• _GIVEN REQUEST_
Show every line of the entries below that contains the string "left", copying each line in full. Case counts.

• _AVAILABLE RECORDS_

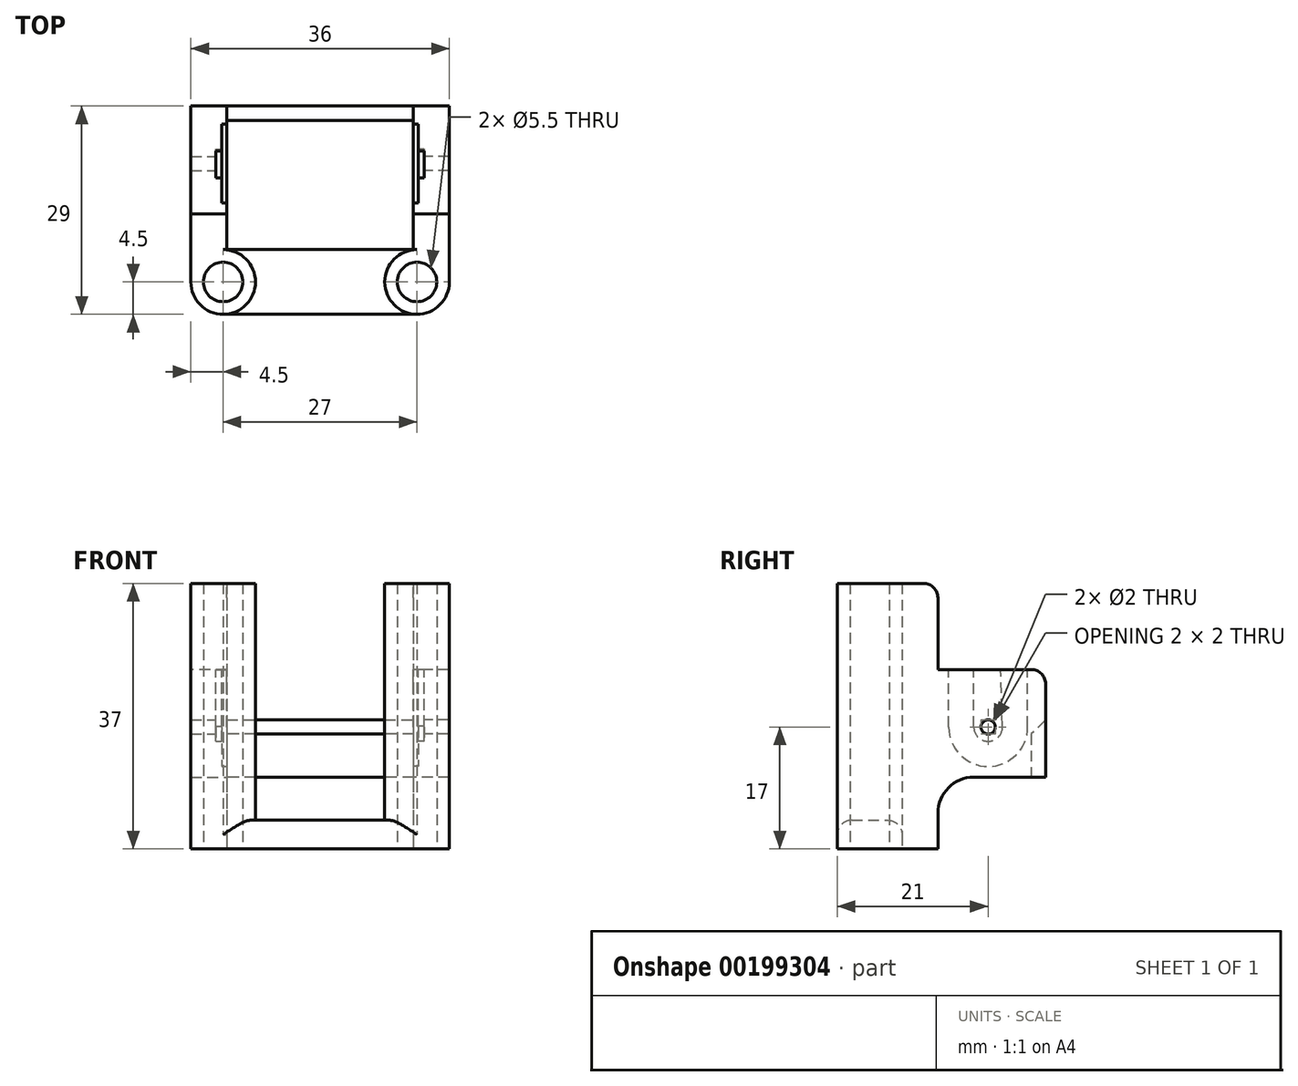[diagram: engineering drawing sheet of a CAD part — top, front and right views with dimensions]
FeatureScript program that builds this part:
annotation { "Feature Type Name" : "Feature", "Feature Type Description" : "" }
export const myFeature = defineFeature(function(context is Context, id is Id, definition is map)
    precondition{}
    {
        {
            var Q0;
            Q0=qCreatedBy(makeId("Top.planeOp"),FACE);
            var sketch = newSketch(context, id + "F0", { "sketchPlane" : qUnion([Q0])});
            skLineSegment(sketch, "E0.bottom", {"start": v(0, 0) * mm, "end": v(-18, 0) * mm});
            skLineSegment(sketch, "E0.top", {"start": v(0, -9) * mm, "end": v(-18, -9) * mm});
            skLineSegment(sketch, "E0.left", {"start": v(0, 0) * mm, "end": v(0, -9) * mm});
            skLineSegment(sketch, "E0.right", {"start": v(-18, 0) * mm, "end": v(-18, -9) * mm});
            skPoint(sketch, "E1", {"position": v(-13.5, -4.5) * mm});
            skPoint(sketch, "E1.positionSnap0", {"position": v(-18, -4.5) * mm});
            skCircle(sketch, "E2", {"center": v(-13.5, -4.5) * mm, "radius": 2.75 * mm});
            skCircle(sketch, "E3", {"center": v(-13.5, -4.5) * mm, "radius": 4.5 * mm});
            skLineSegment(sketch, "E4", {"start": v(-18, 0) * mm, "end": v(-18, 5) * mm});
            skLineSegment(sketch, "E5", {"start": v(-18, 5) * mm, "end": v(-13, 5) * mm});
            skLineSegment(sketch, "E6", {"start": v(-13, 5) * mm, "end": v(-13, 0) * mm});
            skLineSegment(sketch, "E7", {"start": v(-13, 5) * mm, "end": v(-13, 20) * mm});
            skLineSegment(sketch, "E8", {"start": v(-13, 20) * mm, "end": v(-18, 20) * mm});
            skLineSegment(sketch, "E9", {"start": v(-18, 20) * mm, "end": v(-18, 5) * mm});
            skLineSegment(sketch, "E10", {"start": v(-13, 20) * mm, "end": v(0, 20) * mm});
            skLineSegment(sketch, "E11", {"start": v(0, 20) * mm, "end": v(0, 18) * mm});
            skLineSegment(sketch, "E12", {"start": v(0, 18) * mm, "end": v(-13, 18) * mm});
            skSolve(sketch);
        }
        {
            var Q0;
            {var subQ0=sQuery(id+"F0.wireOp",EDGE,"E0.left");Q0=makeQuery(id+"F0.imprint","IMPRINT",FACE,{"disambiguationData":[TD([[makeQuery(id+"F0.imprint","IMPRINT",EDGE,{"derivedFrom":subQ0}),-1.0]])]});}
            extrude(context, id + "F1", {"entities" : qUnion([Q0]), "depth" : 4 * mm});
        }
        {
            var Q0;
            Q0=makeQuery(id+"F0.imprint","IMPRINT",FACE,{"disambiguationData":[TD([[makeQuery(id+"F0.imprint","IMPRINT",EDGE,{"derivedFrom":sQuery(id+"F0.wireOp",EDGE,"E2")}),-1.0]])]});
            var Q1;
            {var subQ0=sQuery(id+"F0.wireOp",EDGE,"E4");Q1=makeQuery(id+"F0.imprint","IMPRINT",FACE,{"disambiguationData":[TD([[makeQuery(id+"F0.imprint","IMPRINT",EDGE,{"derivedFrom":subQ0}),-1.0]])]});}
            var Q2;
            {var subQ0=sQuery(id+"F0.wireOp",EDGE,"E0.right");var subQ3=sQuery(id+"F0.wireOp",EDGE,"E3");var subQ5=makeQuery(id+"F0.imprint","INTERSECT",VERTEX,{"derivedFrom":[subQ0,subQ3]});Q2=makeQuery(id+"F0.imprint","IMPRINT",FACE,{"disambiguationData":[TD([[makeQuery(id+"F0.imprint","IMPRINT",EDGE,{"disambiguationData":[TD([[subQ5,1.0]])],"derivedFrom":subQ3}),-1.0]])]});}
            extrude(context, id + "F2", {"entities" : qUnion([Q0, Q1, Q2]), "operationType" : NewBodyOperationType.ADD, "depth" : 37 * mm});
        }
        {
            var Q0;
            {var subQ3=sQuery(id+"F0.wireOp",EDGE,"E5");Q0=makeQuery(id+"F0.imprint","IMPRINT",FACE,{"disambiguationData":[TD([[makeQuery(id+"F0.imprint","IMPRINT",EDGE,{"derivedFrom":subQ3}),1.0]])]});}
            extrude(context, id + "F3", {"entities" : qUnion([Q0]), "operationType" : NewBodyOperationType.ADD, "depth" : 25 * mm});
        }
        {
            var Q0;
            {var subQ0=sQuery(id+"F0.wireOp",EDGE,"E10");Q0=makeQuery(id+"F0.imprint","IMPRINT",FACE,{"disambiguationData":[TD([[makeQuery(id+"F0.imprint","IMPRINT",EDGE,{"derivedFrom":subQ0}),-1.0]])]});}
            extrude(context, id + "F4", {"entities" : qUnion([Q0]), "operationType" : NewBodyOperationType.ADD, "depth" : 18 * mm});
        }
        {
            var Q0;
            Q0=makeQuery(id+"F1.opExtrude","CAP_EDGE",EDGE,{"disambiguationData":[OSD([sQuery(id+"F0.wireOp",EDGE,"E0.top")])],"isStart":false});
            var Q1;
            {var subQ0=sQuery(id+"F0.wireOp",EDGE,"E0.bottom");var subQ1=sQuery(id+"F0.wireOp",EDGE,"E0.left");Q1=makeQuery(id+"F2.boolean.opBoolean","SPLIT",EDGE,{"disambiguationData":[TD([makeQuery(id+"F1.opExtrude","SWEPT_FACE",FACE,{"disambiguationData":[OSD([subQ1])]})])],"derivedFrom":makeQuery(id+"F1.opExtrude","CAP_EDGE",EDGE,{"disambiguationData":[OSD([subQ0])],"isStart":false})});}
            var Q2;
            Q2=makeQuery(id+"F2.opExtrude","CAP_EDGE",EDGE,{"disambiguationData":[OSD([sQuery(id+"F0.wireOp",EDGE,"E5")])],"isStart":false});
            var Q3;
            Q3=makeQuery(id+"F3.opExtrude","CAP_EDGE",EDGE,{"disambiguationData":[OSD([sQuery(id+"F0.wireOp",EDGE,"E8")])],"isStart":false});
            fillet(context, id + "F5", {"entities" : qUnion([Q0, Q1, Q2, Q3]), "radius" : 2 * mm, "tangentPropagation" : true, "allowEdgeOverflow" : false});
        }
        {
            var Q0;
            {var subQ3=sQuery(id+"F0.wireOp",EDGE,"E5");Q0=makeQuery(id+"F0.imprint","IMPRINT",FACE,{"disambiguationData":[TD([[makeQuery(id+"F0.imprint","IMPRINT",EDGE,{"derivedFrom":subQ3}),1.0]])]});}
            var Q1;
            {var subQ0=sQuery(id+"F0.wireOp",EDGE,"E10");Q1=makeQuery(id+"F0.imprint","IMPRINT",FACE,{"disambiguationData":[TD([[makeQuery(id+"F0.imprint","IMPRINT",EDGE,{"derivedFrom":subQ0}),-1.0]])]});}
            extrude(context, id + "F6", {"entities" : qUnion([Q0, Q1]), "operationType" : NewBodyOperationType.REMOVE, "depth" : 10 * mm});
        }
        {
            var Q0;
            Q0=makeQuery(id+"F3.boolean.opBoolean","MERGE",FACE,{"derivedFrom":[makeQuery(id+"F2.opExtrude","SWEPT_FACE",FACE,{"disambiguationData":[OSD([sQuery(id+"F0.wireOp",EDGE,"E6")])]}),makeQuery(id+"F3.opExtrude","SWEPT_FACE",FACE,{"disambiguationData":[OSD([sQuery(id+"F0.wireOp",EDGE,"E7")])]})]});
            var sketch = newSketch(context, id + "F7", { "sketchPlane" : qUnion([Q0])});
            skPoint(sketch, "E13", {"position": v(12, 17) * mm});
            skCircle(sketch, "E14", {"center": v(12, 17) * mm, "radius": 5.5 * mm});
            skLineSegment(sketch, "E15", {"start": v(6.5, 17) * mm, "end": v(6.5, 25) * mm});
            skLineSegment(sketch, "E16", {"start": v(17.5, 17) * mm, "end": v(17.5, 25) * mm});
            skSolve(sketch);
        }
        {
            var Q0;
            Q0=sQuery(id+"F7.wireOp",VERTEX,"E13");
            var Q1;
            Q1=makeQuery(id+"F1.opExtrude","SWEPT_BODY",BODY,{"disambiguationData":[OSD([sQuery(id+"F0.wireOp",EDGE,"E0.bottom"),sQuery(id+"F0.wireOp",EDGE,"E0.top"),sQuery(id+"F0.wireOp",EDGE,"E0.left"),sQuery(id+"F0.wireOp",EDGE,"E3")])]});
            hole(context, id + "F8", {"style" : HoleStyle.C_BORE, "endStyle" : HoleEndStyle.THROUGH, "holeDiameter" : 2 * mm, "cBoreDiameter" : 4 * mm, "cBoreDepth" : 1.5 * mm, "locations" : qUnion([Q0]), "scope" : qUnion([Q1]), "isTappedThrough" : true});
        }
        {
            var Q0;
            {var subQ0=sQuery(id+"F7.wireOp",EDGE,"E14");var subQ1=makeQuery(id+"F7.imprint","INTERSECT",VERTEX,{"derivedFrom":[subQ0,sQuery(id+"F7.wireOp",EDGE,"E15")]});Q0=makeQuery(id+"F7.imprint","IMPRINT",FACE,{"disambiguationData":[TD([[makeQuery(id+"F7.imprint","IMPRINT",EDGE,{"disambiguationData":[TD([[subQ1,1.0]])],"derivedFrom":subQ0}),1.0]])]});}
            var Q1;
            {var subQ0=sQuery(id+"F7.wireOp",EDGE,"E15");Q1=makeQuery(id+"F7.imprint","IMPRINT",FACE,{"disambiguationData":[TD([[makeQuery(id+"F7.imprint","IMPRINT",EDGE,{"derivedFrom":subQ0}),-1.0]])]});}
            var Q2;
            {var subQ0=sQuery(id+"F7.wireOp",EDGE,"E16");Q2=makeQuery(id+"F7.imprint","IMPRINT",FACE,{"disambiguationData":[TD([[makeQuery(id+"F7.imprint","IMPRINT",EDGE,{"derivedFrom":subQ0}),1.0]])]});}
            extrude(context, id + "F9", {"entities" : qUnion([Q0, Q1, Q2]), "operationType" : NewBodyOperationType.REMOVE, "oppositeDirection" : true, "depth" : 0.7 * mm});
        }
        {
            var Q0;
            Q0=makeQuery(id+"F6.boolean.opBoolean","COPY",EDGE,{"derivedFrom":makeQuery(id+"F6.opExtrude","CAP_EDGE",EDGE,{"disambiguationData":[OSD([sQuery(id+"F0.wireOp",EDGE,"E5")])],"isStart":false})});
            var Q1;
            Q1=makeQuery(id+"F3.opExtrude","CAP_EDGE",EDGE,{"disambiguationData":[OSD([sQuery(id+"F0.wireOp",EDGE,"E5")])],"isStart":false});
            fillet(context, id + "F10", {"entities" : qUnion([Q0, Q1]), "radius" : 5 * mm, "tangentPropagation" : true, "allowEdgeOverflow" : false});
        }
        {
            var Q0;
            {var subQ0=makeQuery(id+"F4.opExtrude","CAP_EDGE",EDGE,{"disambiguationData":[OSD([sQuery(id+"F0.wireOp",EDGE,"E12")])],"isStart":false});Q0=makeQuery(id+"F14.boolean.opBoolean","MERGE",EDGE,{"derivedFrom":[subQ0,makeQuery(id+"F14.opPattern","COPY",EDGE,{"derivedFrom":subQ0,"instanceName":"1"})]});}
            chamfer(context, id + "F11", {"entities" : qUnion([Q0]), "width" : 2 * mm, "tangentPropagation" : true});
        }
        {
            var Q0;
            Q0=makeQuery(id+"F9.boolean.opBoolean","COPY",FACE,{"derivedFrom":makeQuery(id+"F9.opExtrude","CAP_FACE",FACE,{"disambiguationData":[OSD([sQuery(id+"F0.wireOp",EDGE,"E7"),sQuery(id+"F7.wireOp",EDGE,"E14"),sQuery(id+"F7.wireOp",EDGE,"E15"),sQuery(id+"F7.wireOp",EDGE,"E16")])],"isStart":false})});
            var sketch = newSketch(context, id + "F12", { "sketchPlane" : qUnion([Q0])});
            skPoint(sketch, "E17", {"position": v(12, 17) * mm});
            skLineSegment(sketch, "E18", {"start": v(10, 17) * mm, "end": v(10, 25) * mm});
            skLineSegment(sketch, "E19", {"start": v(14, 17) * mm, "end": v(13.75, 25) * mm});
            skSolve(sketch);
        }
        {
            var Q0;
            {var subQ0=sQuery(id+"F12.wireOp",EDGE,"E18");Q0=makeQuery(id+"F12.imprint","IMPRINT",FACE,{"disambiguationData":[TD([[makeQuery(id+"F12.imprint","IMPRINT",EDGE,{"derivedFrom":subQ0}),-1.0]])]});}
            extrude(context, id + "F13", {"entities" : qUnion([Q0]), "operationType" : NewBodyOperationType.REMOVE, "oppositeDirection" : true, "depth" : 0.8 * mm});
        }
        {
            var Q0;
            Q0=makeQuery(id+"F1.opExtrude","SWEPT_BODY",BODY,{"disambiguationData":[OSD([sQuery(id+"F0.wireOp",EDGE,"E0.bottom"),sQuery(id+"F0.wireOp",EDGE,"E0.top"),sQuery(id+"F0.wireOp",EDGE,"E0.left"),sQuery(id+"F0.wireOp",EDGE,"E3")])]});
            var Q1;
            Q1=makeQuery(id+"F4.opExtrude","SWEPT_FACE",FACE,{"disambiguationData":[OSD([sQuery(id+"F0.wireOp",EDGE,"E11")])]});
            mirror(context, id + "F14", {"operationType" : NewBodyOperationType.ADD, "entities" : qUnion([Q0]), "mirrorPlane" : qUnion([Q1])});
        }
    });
==
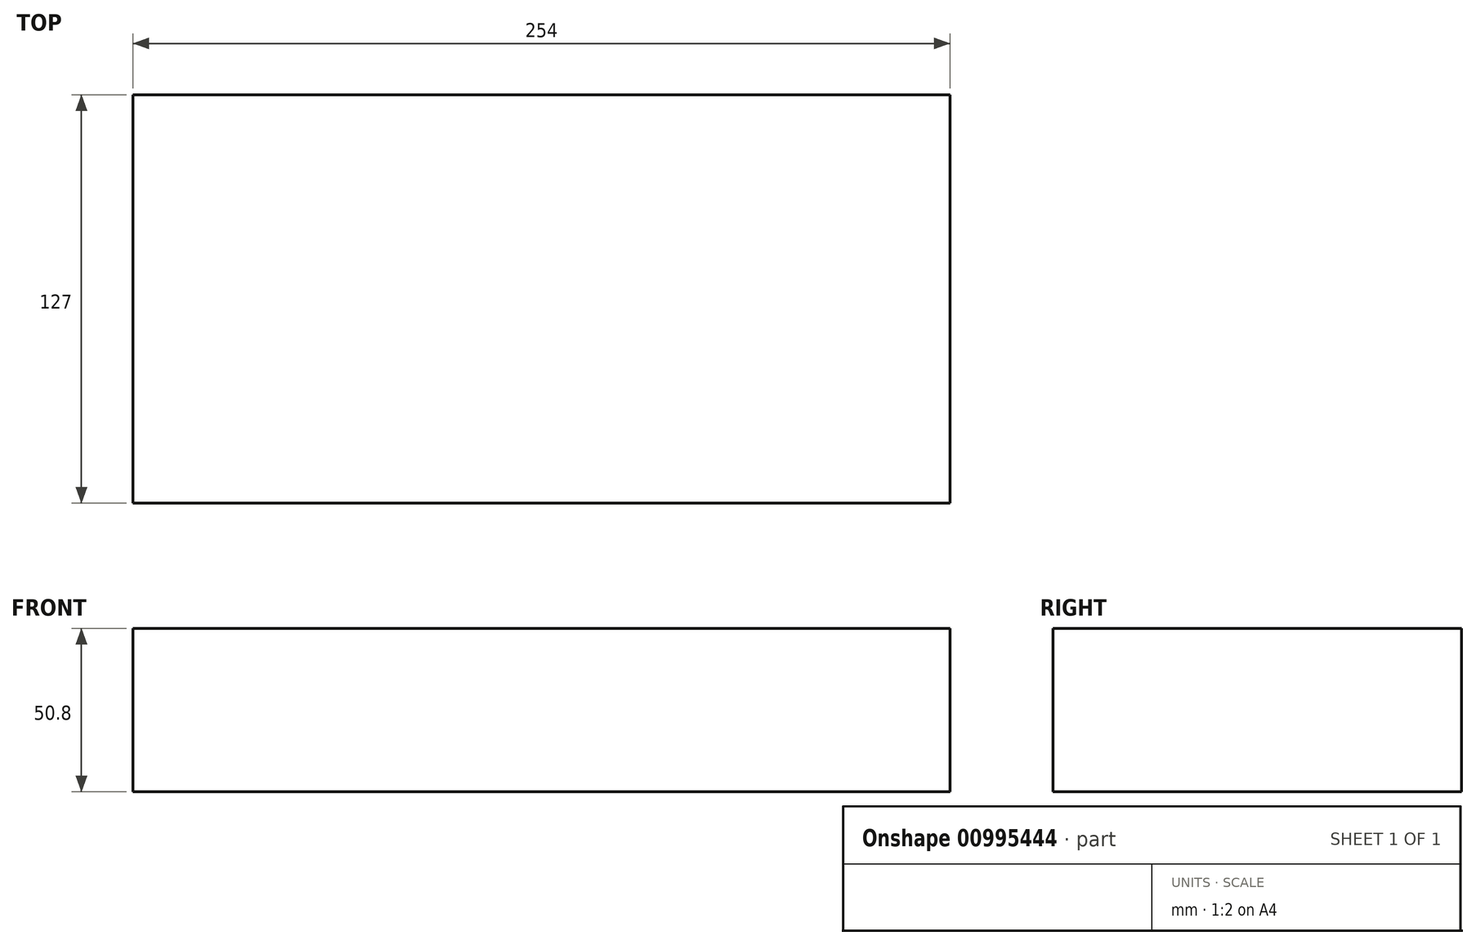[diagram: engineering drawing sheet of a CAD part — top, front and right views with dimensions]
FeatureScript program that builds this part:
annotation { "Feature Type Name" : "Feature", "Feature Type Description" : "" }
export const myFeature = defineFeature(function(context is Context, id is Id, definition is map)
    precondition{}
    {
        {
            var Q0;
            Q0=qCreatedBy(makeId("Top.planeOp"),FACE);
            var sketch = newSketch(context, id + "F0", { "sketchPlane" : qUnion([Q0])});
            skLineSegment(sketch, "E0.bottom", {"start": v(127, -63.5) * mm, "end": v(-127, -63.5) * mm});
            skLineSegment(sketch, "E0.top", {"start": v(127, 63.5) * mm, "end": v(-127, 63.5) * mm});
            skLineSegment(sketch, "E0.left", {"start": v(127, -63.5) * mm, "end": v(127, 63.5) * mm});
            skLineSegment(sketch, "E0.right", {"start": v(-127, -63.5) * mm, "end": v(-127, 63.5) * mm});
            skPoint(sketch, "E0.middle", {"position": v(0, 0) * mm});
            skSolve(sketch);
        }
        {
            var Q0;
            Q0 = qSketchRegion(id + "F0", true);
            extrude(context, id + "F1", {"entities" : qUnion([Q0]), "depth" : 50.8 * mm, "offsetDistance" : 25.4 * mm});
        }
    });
* * *
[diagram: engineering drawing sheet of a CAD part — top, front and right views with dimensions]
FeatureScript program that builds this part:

• _THE COMPLETED TASK_
            skLineSegment(sketch, "E0.left", {"start": v(0, 0) * mm, "end": v(0, -9) * mm});
            {var subQ0=sQuery(id+"F0.wireOp",EDGE,"E0.left");Q0=makeQuery(id+"F0.imprint","IMPRINT",FACE,{"disambiguationData":[TD([[makeQuery(id+"F0.imprint","IMPRINT",EDGE,{"derivedFrom":subQ0}),-1.0]])]});}
            {var subQ0=sQuery(id+"F0.wireOp",EDGE,"E0.bottom");var subQ1=sQuery(id+"F0.wireOp",EDGE,"E0.left");Q1=makeQuery(id+"F2.boolean.opBoolean","SPLIT",EDGE,{"disambiguationData":[TD([makeQuery(id+"F1.opExtrude","SWEPT_FACE",FACE,{"disambiguationData":[OSD([subQ1])]})])],"derivedFrom":makeQuery(id+"F1.opExtrude","CAP_EDGE",EDGE,{"disambiguationData":[OSD([subQ0])],"isStart":false})});}
            Q1=makeQuery(id+"F1.opExtrude","SWEPT_BODY",BODY,{"disambiguationData":[OSD([sQuery(id+"F0.wireOp",EDGE,"E0.bottom"),sQuery(id+"F0.wireOp",EDGE,"E0.top"),sQuery(id+"F0.wireOp",EDGE,"E0.left"),sQuery(id+"F0.wireOp",EDGE,"E3")])]});
            Q0=makeQuery(id+"F1.opExtrude","SWEPT_BODY",BODY,{"disambiguationData":[OSD([sQuery(id+"F0.wireOp",EDGE,"E0.bottom"),sQuery(id+"F0.wireOp",EDGE,"E0.top"),sQuery(id+"F0.wireOp",EDGE,"E0.left"),sQuery(id+"F0.wireOp",EDGE,"E3")])]});
            skLineSegment(sketch, "E0.left", {"start": v(127, -63.5) * mm, "end": v(127, 63.5) * mm});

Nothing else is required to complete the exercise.